**INFORMATION PROVIDED:**
------------------------------

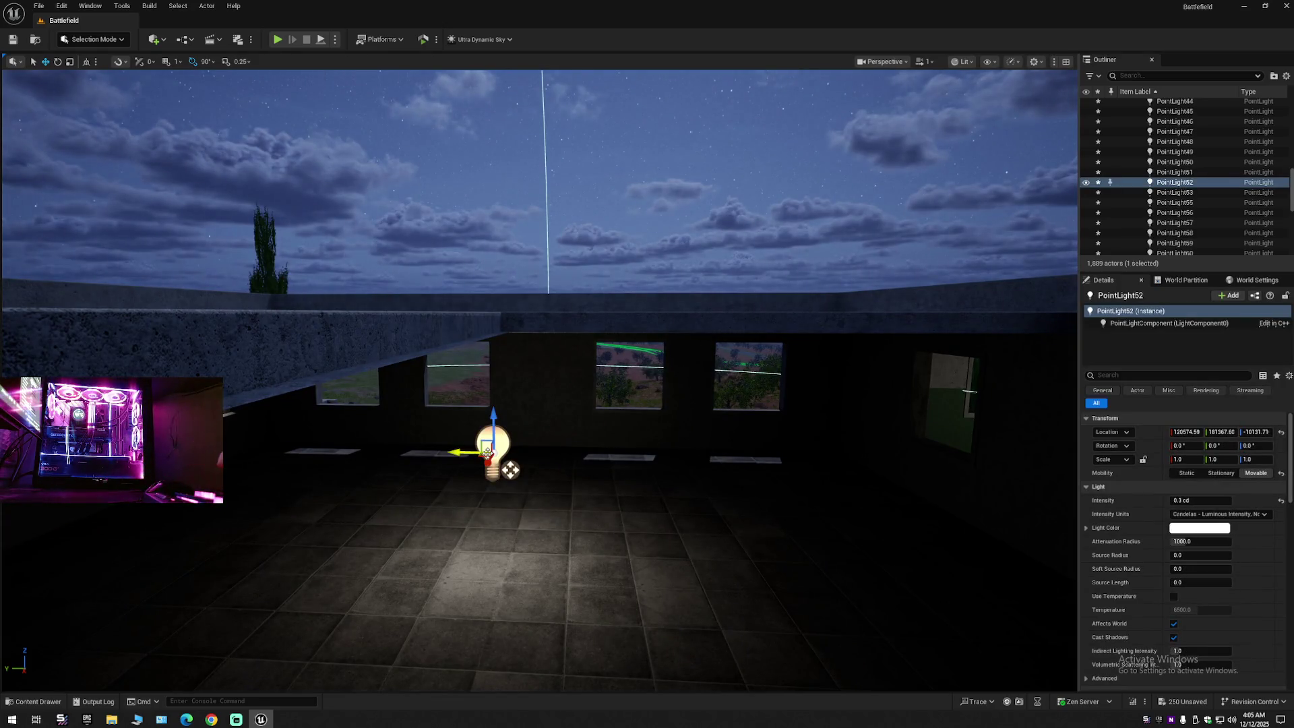
pyautogui.press('Delete')
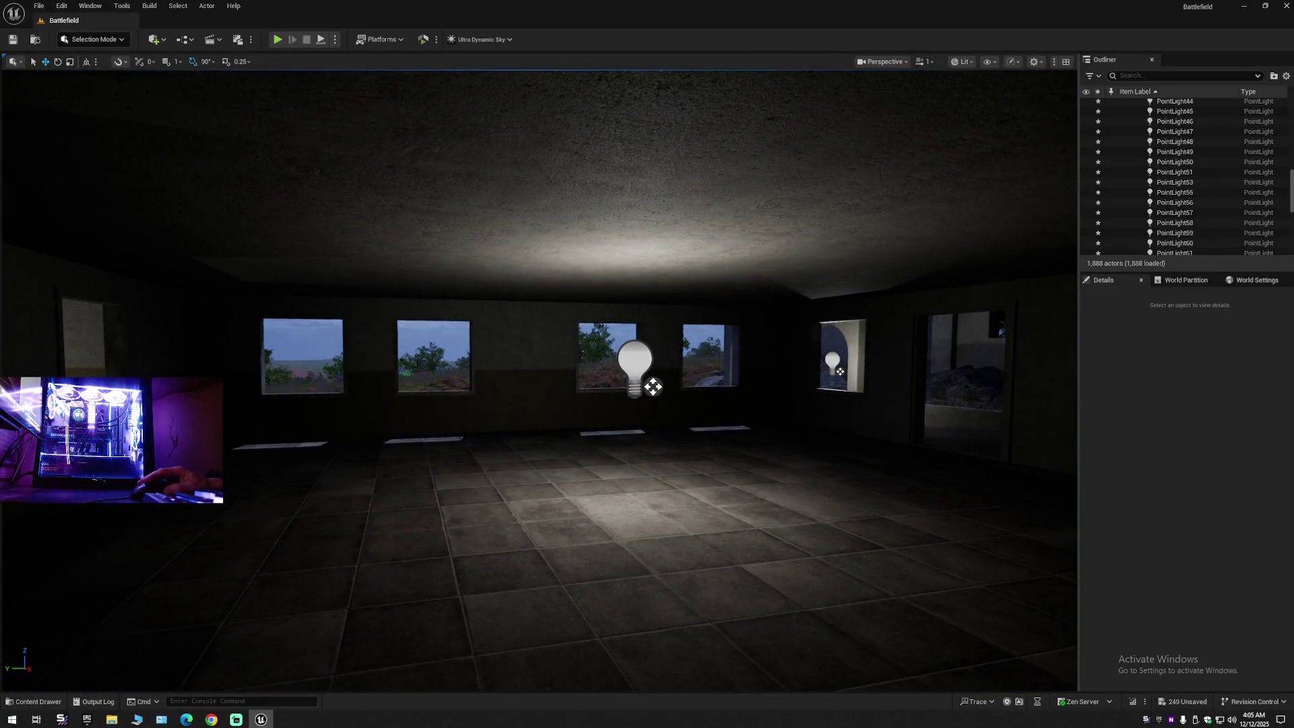
# Step: Delete PointLight20, PointLight31, and then PointLight42 with PointLight53 together
pyautogui.click(630, 367)
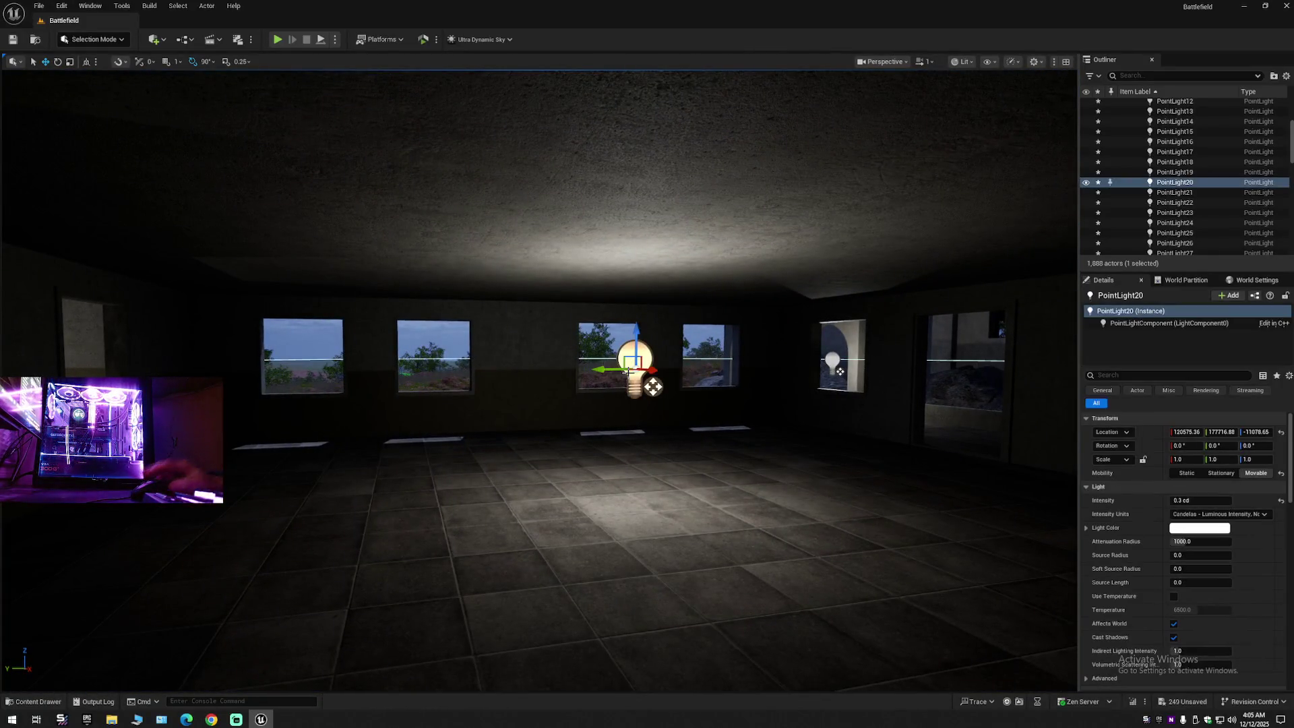
pyautogui.press('Delete')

------------------------------

**TASK ITEM:** The listing above is to be written out again exactly, with its pictures omitted.

**RESULT OF THIS TASK:**
pyautogui.press('Delete')
# Step: Delete PointLight20, PointLight31, and then PointLight42 with PointLight53 together
pyautogui.click(630, 367)
pyautogui.press('Delete')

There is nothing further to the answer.